Why small wins generate motivation

From The Progress Principle: Using Small Wins to Ignite Joy, Engagement, and Creativity at Work by Teresa Amabile:

This pattern is what we call the progress principle: of all the positive events that influence inner work life, the single most powerful is progress in meaningful work; of all the negative events, the single most powerful is the opposite of progress—setbacks in the work.

We consider this to be a fundamental management principle: facilitating progress is the most effective way for managers to influence inner work life. Even when progress happens in small steps, a person’s sense of steady forward movement toward an important goal can make all the difference between a great day and a terrible one.

This pattern became increasingly obvious as the diaries came in from all the teams in our study. People’s inner work lives seemed to lift or drag depending on whether or not their projects moved forward, even by small increments.

Small wins often had a surprisingly strong positive effect, and small losses a surprisingly strong negative one.

Notes: Perhaps this is one of the reasons why celebrating wins is so important — it’s a way of reminding yourself of your progress. And why Jeff Weiner starts staff meetings with wins.

2 thoughts on “Why small wins generate motivation

  1. This is such an important insight. While home runs are obviously desirable, they don’t come around as often as we’d like. As such, small wins become the lifeblood of daily progression. I personally look for small wins every single work day — often, they are just sitting there for the taking.

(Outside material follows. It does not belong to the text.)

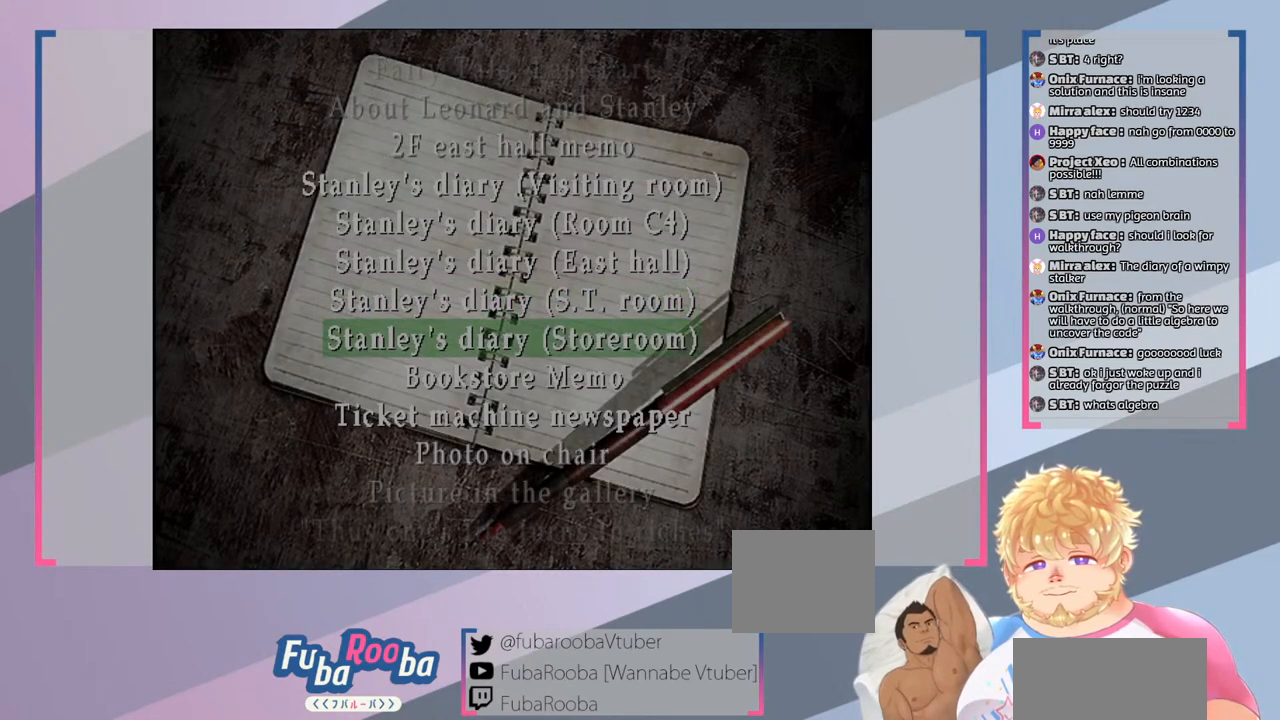
{"buttons": [], "left_stick": "center", "right_stick": "center", "events": [[33, "DPAD_DOWN", "up"], [267, "CROSS", "down"], [400, "CROSS", "up"]]}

    There’s a great sports analogy here. Back in high school, my basketball coach used to tell us that when our shots weren’t falling (i.e. when we were ice cold), we should do small things to build our confidence. Drawing a foul and getting a couple of free throws does wonders when you aren’t hitting the 30 footers. The same philosophy applies to the workplace and it’s something every manager should communicate to their teams.

    • I’m similar, Colin. And I think there’s also a management take-away here. Reviewing your and your team’s recent wins is very important; it reminds everyone that we’re making progress, and makes everyone feel good.